Blackstone in the red again

Blackstone Group reported a US$251m loss for the first quarter compared with US$1.13bn a year ago – a 122% drop, reflecting the weakened debt and equity markets that also contributed to the firm’s negative US$170m fourth-quarter 2007 income.

Stephen Schwarzman, CEO, described the market environment as “one of the worst financial crises since the Great Depression.”

Total revenues were US$68.5m for the first quarter, down 94.4% from US$1.23bn in the same period last year. Assets under management grew to US$113.5bn from US$83.1bn a year earlier. It was tough going for all four segments – corporate private equity, real estate, marketable alternative asset management and financial advisory.

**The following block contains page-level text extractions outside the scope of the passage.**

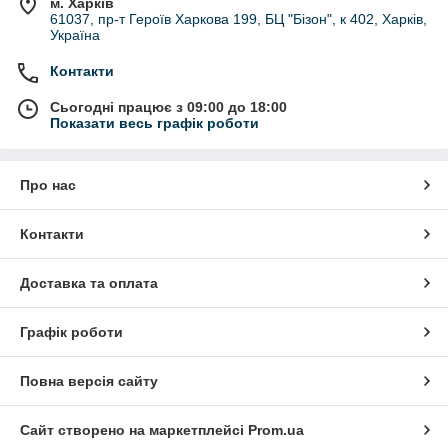
м. Харків
61037, пр-т Героїв Харкова 199, БЦ "Бізон", к 402, Харків,
Україна
Контакти
Сьогодні працює з 09:00 до 18:00
Показати весь графік роботи
Про нас
Контакти
Доставка та оплата
Графік роботи
Повна версія сайту
Сайт створено на маркетплейсі
Prom.ua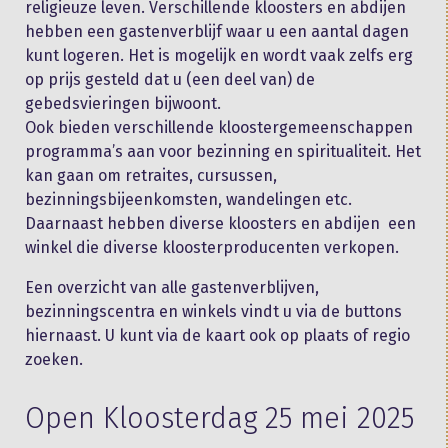
religieuze leven. Verschillende kloosters en abdijen
hebben een gastenverblijf waar u een aantal dagen
kunt logeren. Het is mogelijk en wordt vaak zelfs erg
op prijs gesteld dat u (een deel van) de
gebedsvieringen bijwoont.
Ook bieden verschillende kloostergemeenschappen
programma’s aan voor bezinning en spiritualiteit. Het
kan gaan om retraites, cursussen,
bezinningsbijeenkomsten, wandelingen etc.
Daarnaast hebben diverse kloosters en abdijen een
winkel die diverse kloosterproducenten verkopen.
Een overzicht van alle gastenverblijven,
bezinningscentra en winkels vindt u via de buttons
hiernaast. U kunt via de kaart ook op plaats of regio
zoeken.
Open Kloosterdag 25 mei 2025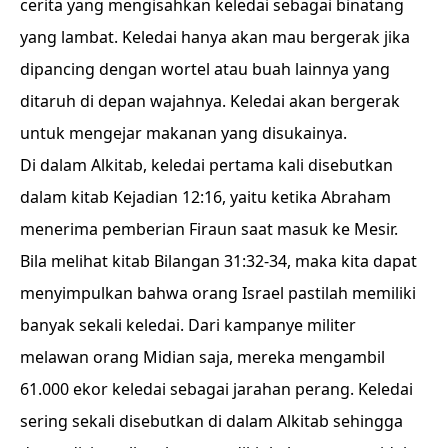
cerita yang mengisahkan keledai sebagai binatang
yang lambat. Keledai hanya akan mau bergerak jika
dipancing dengan wortel atau buah lainnya yang
ditaruh di depan wajahnya. Keledai akan bergerak
untuk mengejar makanan yang disukainya.
Di dalam Alkitab, keledai pertama kali disebutkan
dalam kitab Kejadian 12:16, yaitu ketika Abraham
menerima pemberian Firaun saat masuk ke Mesir.
Bila melihat kitab Bilangan 31:32-34, maka kita dapat
menyimpulkan bahwa orang Israel pastilah memiliki
banyak sekali keledai. Dari kampanye militer
melawan orang Midian saja, mereka mengambil
61.000 ekor keledai sebagai jarahan perang. Keledai
sering sekali disebutkan di dalam Alkitab sehingga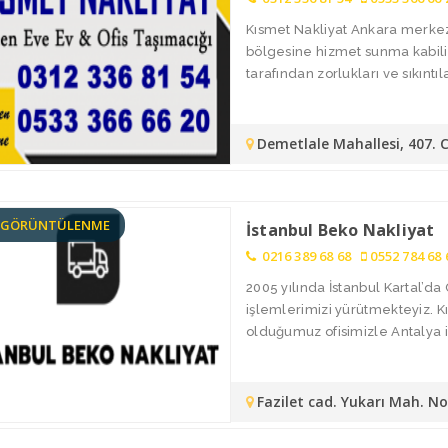
Kısmet Nakliyat Ankara merkez
bölgesine hizmet sunma kabiliy
tarafından zorlukları ve sıkıntılar
Demetlale Mahallesi, 407. 
8 GÖRÜNTÜLENME
İstanbul Beko Nakliyat
0216 389 68 68
0552 784 68 
2005 yılında İstanbul Kartal’
işlemlerimizi yürütmekteyiz. 
olduğumuz ofisimizle Antalya i
Fazilet cad. Yukarı Mah. N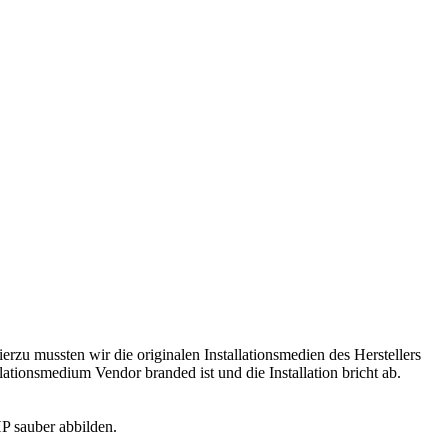
erzu mussten wir die originalen Installationsmedien des Herstellers
ationsmedium Vendor branded ist und die Installation bricht ab.
P sauber abbilden.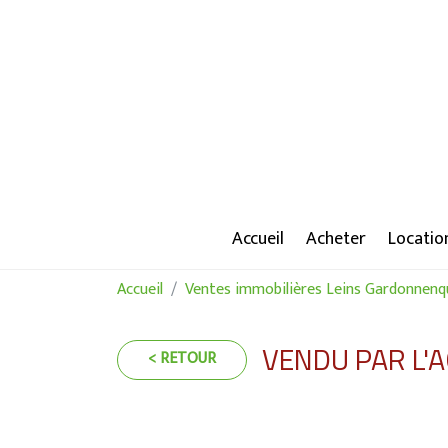
Accueil
Acheter
Locatio
Accueil
Ventes immobilières Leins Gardonnenq
VENDU PAR L'
< RETOUR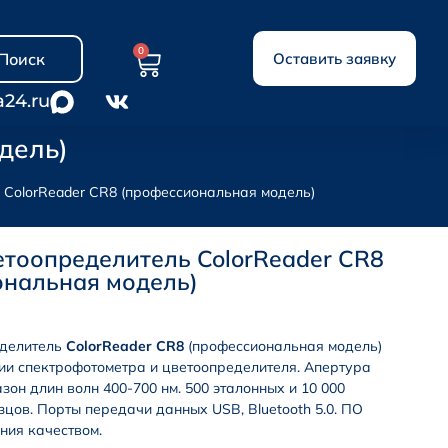
0
Поиск
Оставить заявку
a24.ru
дель)
 ColorReader CR8 (профессиональная модель)
тоопределитель ColorReader CR8
ональная модель)
еделитель
ColorReader CR8
(профессиональная модель)
ии спектрофотометра и цветоопределителя. Апертура
зон длин волн 400-700 нм. 500 эталонных и 10 000
зцов.
Порты передачи данных
USB, Bluetooth 5.0
. ПО
ния качеством.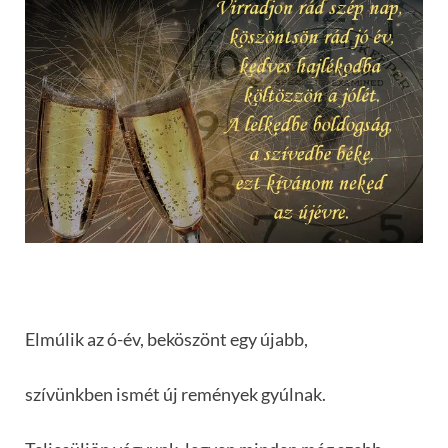
Elmúlik az ó-év, beköszönt egy újabb,
szívünkben ismét új remények gyúlnak.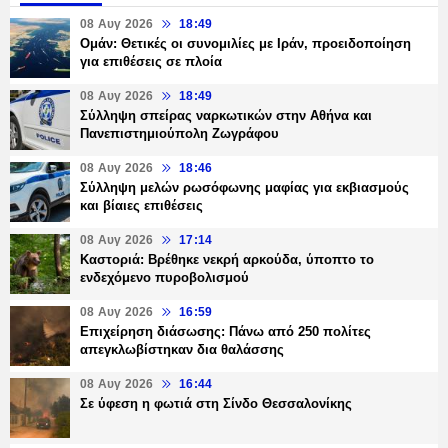
08 Αυγ 2026
18:49
Ομάν: Θετικές οι συνομιλίες με Ιράν, προειδοποίηση
για επιθέσεις σε πλοία
08 Αυγ 2026
18:49
Σύλληψη σπείρας ναρκωτικών στην Αθήνα και
Πανεπιστημιούπολη Ζωγράφου
08 Αυγ 2026
18:46
Σύλληψη μελών ρωσόφωνης μαφίας για εκβιασμούς
και βίαιες επιθέσεις
08 Αυγ 2026
17:14
Καστοριά: Βρέθηκε νεκρή αρκούδα, ύποπτο το
ενδεχόμενο πυροβολισμού
08 Αυγ 2026
16:59
Επιχείρηση διάσωσης: Πάνω από 250 πολίτες
απεγκλωβίστηκαν δια θαλάσσης
08 Αυγ 2026
16:44
Σε ύφεση η φωτιά στη Σίνδο Θεσσαλονίκης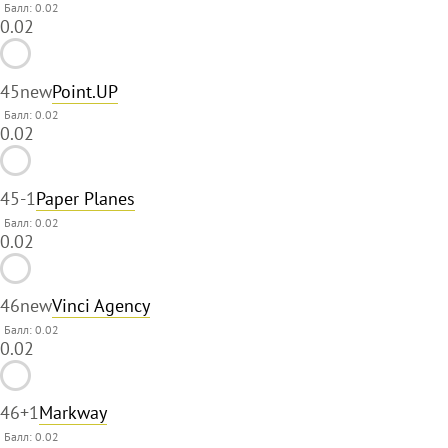
Балл: 0.02
0.02
45
new
Point.UP
Балл: 0.02
0.02
45
-1
Paper Planes
Балл: 0.02
0.02
46
new
Vinci Agency
Балл: 0.02
0.02
46
+1
Markway
Балл: 0.02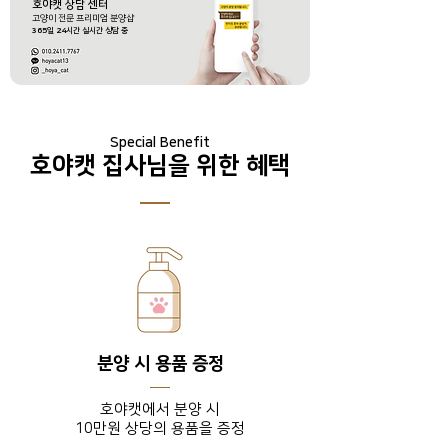
호야캣 상담 센터
​고양이 전문 프리미엄 분양샵
365
일
24
시간 실시간 상담 중
Special Benefit
호야캣 집사님을 위한 혜택
분양 시 용품 증정
호야캣에서 분양 시
10만원 상당의 용품을 증정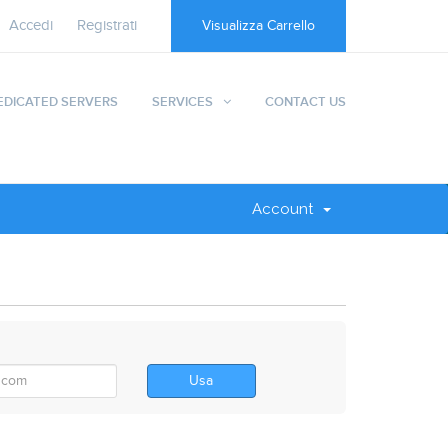
Accedi
Registrati
Visualizza Carrello
EDICATED SERVERS
SERVICES
CONTACT US
Account
Usa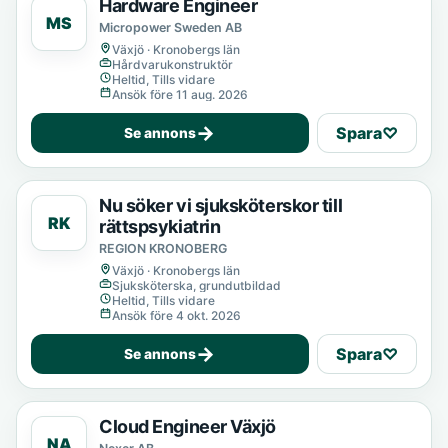
Hardware Engineer
MS
Micropower Sweden AB
Växjö · Kronobergs län
Hårdvarukonstruktör
Heltid, Tills vidare
Ansök före 11 aug. 2026
→
Spara
♡
Se annons
Nu söker vi sjuksköterskor till
RK
rättspsykiatrin
REGION KRONOBERG
Växjö · Kronobergs län
Sjuksköterska, grundutbildad
Heltid, Tills vidare
Ansök före 4 okt. 2026
→
Spara
♡
Se annons
Cloud Engineer Växjö
NA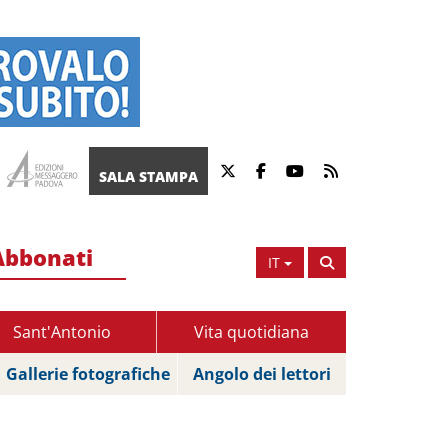
SALA STAMPA
Abbonati
IT
Sant'Antonio
Vita quotidiana
Gallerie fotografiche
Angolo dei lettori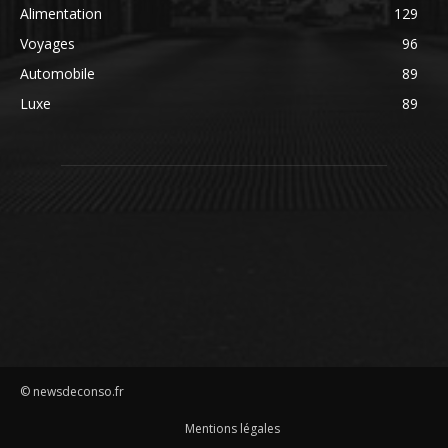
Alimentation
129
Voyages
96
Automobile
89
Luxe
89
© newsdeconso.fr
Mentions légales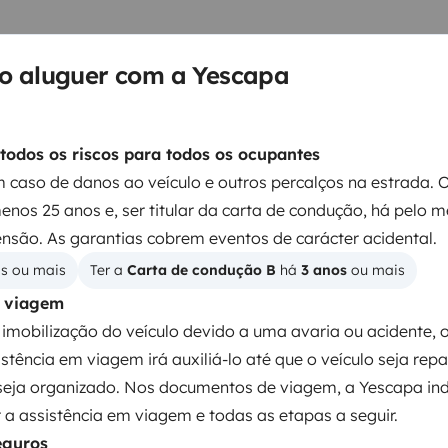
está disponível a 220V e a
r, cá de casa!
Preparada para
no aluguer com a Yescapa
. Sou alta, mas apesar de ter
is não tenho redutoras. Não me
a ultrapassá-los.
Tenho no meu
todos os riscos para todos os ocupantes
judar na viagem, guia de parque
 caso de danos ao veículo e outros percalços na estrada. 
meus donos terão todo o gosto
menos 25 anos e, ser titular da carta de condução, há pelo 
 um auto-rádio com carplay!
nsão. As garantias cobrem eventos de carácter acidental.
 assistente de navegação e GPS:
os ou mais
Ter a 
Carta de condução B
 há 
3 anos
 ou mais
urem uma autocaravana maior e
m viagem
a Mobi, uma Hymer Clássica
imobilização do veículo devido a uma avaria ou acidente, 
casa, cada uma com as suas
Kit de louça
istência em viagem irá auxiliá-lo até que o veículo seja rep
á-lo estacionado em frente à
Consumíveis
seja organizado. Nos documentos de viagem, a Yescapa ind
autocarro é o nº 47, da
Direcção assistida
a assistência em viagem e todas as etapas a seguir.
te disponibilidade, de o local
Câmara traseira
eguros
5€ cada pick up.
Até breve!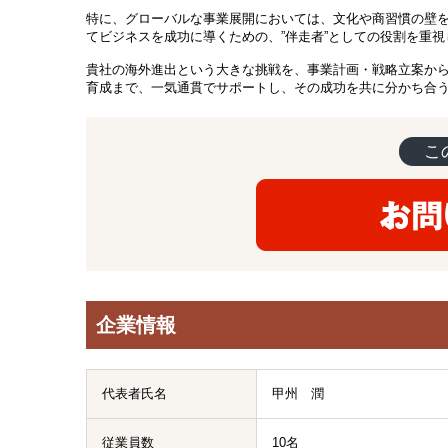
特に、グローバルな事業展開においては、文化や商習慣の壁
てビジネスを成功に導くための、”伴走者”としての役割を重
貴社の海外進出という大きな挑戦を、事業計画・戦略立案から
育成まで、一気通貫でサポートし、その成功を共に分かち合
こ
企業情報
代表者氏名
甲州 潤
従業員数
10名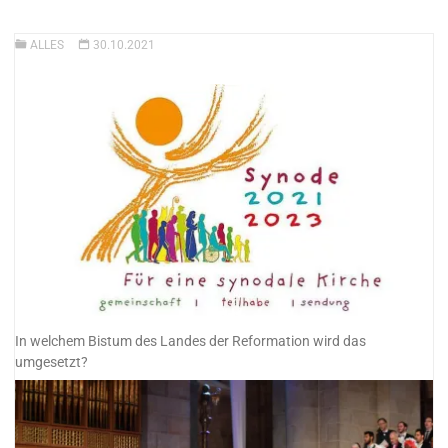
ALLES
30.10.2021
In welchem Bistum des Landes der Reformation wird das
umgesetzt?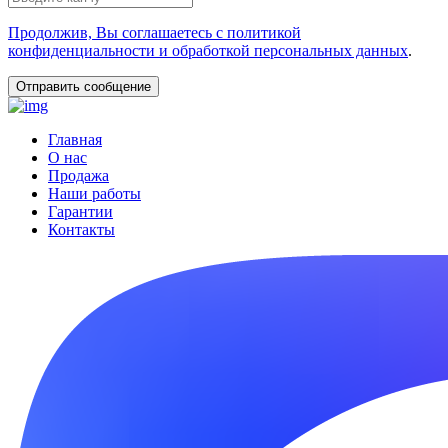
Продолжив, Вы соглашаетесь с политикой
конфиденциальности и обработкой персональных данных
.
Главная
О нас
Продажа
Наши работы
Гарантии
Контакты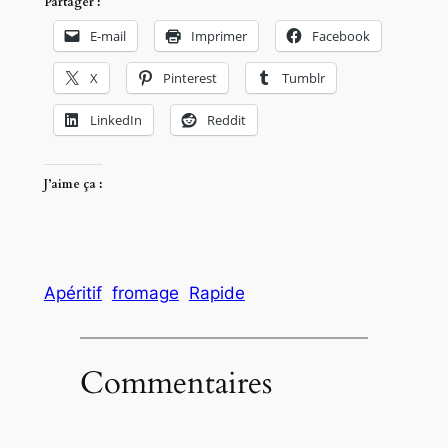
Partager :
E-mail
Imprimer
Facebook
X
Pinterest
Tumblr
LinkedIn
Reddit
J’aime ça :
Apéritif
fromage
Rapide
Commentaires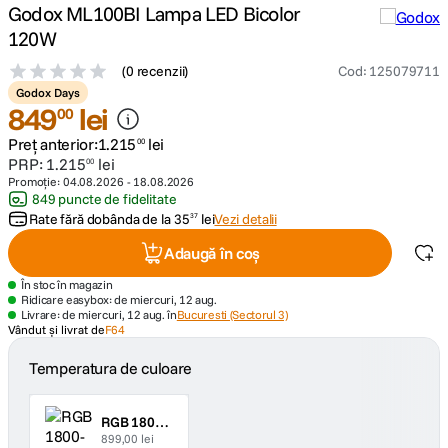
Godox ML100BI Lampa LED Bicolor
120W
canon sx740 hs
5
.
(
0 recenzii
)
Cod
:
125079711
lavaliera
6
.
Godox Days
849
lei
00
ulanzi
7
.
Preț anterior:
1
.
215
lei
00
PRP:
1
.
215
lei
00
Promoție:
04.08.2026
-
18.08.2026
godox
8
.
849 puncte de fidelitate
Rate fără dobânda de la
35
lei
Vezi detalii
37
card memorie
9
.
Adaugă în coș
nou
10
.
În stoc în magazin
Ridicare easybox: de miercuri, 12 aug.
Livrare: de miercuri, 12 aug. în
Bucuresti (Sectorul 3)
Vândut și livrat de
F64
Temperatura de culoare
RGB 1800-10000K
899,00 lei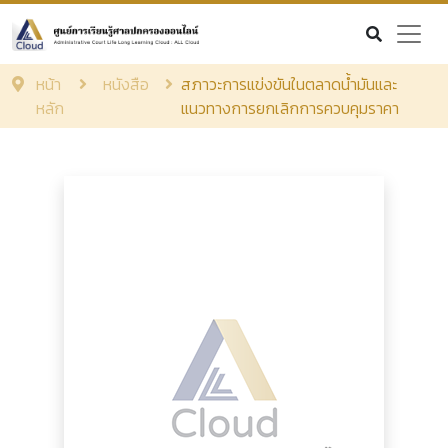
หน้า
หนังสือ
สภาวะการแข่งขันในตลาดน้ำมันและ
หลัก
แนวทางการยกเลิกการควบคุมราคา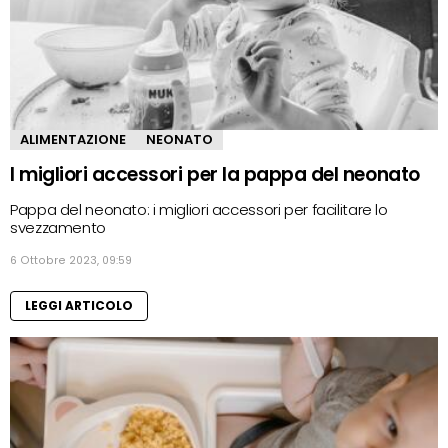
ALIMENTAZIONE
NEONATO
I migliori accessori per la pappa del neonato
Pappa del neonato: i migliori accessori per facilitare lo
svezzamento
6 Ottobre 2023, 09:59
LEGGI ARTICOLO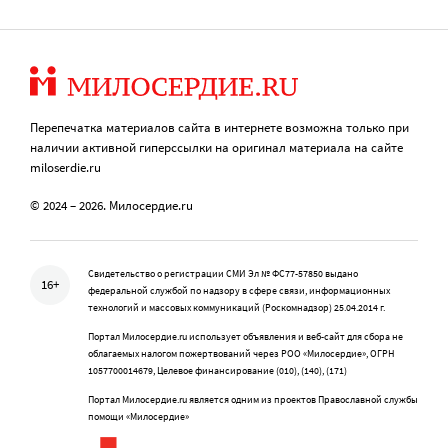
Перепечатка материалов сайта в интернете возможна только при
наличии активной гиперссылки на оригинал материала на сайте
miloserdie.ru
© 2024 – 2026. Милосердие.ru
Свидетельство о регистрации СМИ Эл № ФС77-57850 выдано
16+
федеральной службой по надзору в сфере связи, информационных
технологий и массовых коммуникаций (Роскомнадзор) 25.04.2014 г.
Портал Милосердие.ru использует объявления и веб-сайт для сбора не
облагаемых налогом пожертвований через РОО «Милосердие», ОГРН
1057700014679, Целевое финансирование (010), (140), (171)
Портал Милосердие.ru является одним из проектов Православной службы
помощи «Милосердие»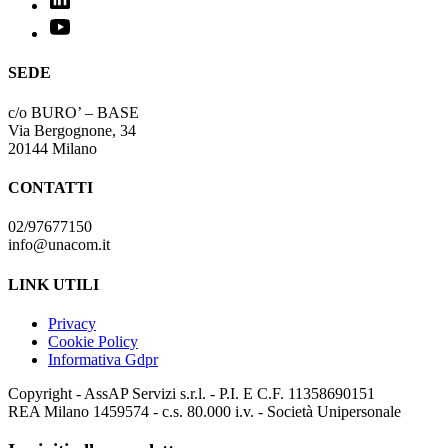
SEDE
c/o BURO’ – BASE
Via Bergognone, 34
20144 Milano
CONTATTI
02/97677150
info@unacom.it
LINK UTILI
Privacy
Cookie Policy
Informativa Gdpr
Copyright - AssAP Servizi s.r.l. - P.I. E C.F. 11358690151
REA Milano 1459574 - c.s. 80.000 i.v. - Società Unipersonale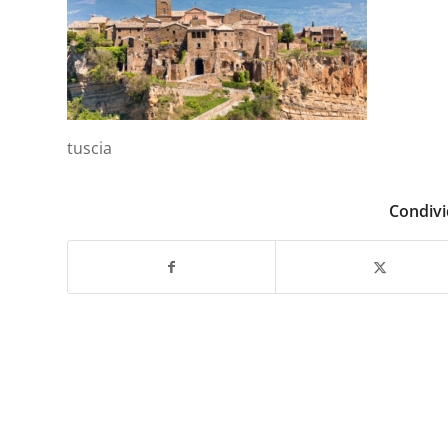
tuscia
Condivi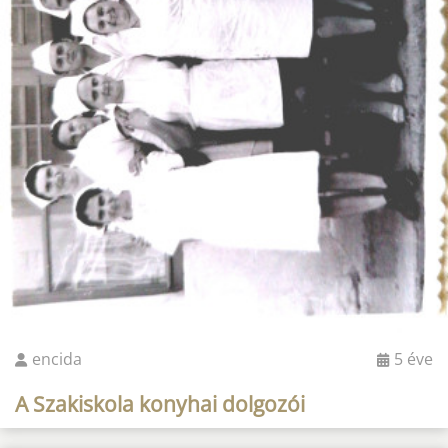
encida
5 éve
A Szakiskola konyhai dolgozói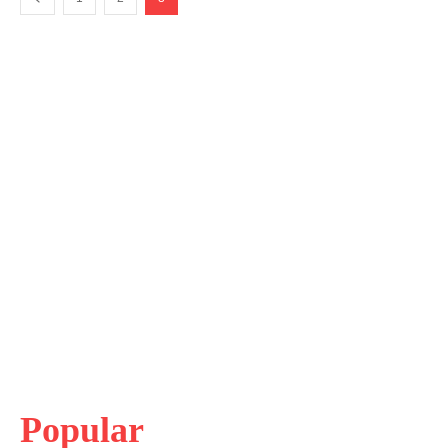
Popular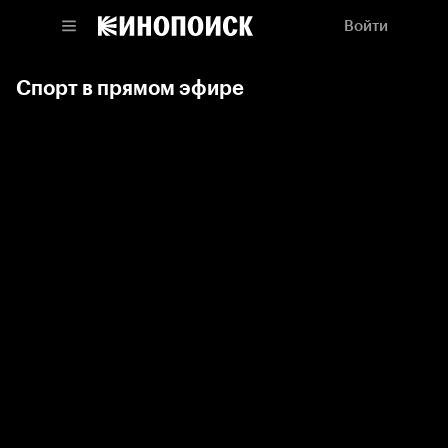
Войти
Спорт в прямом эфире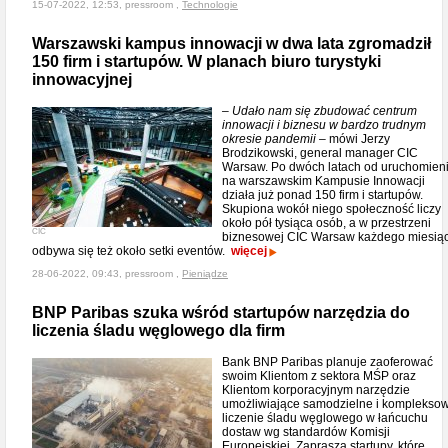
15-07-2022, 12:53, pressroom ,
Technologie
Warszawski kampus innowacji w dwa lata zgromadził
150 firm i startupów. W planach biuro turystyki
innowacyjnej
– Udało nam się zbudować centrum
innowacji i biznesu w bardzo trudnym
okresie pandemii –
mówi Jerzy
Brodzikowski, general manager CIC
Warsaw. Po dwóch latach od uruchomien
na warszawskim Kampusie Innowacji
działa już ponad 150 firm i startupów.
Skupiona wokół niego społeczność liczy
około pół tysiąca osób, a w przestrzeni
CIC
biznesowej CIC Warsaw każdego miesią
odbywa się też około setki eventów.
więcej
28-06-2022, 09:43, pressroom ,
Pieniądze
BNP Paribas szuka wśród startupów narzędzia do
liczenia śladu węglowego dla firm
Bank BNP Paribas planuje zaoferować
swoim Klientom z sektora MŚP oraz
Klientom korporacyjnym narzędzie
umożliwiające samodzielne i komplekso
liczenie śladu węglowego w łańcuchu
dostaw wg standardów Komisji
Europejskiej. Zaprasza startupy, które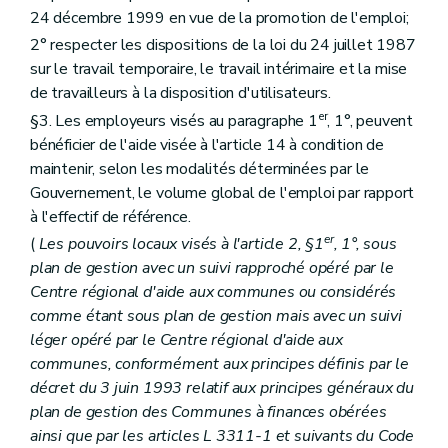
24 décembre 1999 en vue de la promotion de l'emploi;
2° respecter les dispositions de la loi du 24 juillet 1987
sur le travail temporaire, le travail intérimaire et la mise
de travailleurs à la disposition d'utilisateurs.
er
§3. Les employeurs visés au paragraphe 1
, 1°, peuvent
bénéficier de l'aide visée à l'article 14 à condition de
maintenir, selon les modalités déterminées par le
Gouvernement, le volume global de l'emploi par rapport
à l'effectif de référence.
er
(
Les pouvoirs locaux visés à l'article 2, §1
, 1°, sous
plan de gestion avec un suivi rapproché opéré par le
Centre régional d'aide aux communes ou considérés
comme étant sous plan de gestion mais avec un suivi
léger opéré par le Centre régional d'aide aux
communes, conformément aux principes définis par le
décret du 3 juin 1993 relatif aux principes généraux du
plan de gestion des Communes à finances obérées
ainsi que par les articles L 3311-1 et suivants du Code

Private equity reported negative revenues of US$116.7m compared with a positive result of US$208.9m last year. That was due to a reduction in performance fees, allocations and investment income losses, related to a decrease in the carrying value of managed funds.

Despite decreasing valuations all round, most of the decline in the firm’s private equity revenues was attributed to public equity, specifically Blackstone’s investment in Deutsche Telekom.

The firm invested US$340m in private equity in the quarter. It also closed four CLOs year to date – Tony James, president and COO, said this was nearly 25% of the whole CLO market.

Revenues from real estate fell 94% to US$47m compared with the same period a year ago, when revenues reached US$766.8m. Alternative asset management revenues fell 81% to US$30m. Financial advisory decreased 24% with revenues of US$71.2m in the first quarter.

The firm was optimistic, however. “Blackstone has navigated through several down cycles, and in the period soon after the down cycles… we made our very best investments,” Schwarzman said.

Blackstone has already tried to take advantage of the down cycle, recently investing about US$6bn in bank loans and debt from banks. James shed some light on the sometimes opaque process whereby private equity firms have been understood to be “doubling down” by purchasing the debt of their portfolio companies at deep discounts.

“Generally speaking,” he said, “if we have a portfolio company that wants to capitalise on repurchasing its own debt we do that through the portfolio company itself. It buys its own debt.” He added, though, that there were two portfolio companies in which the firm had both equity and debt positions.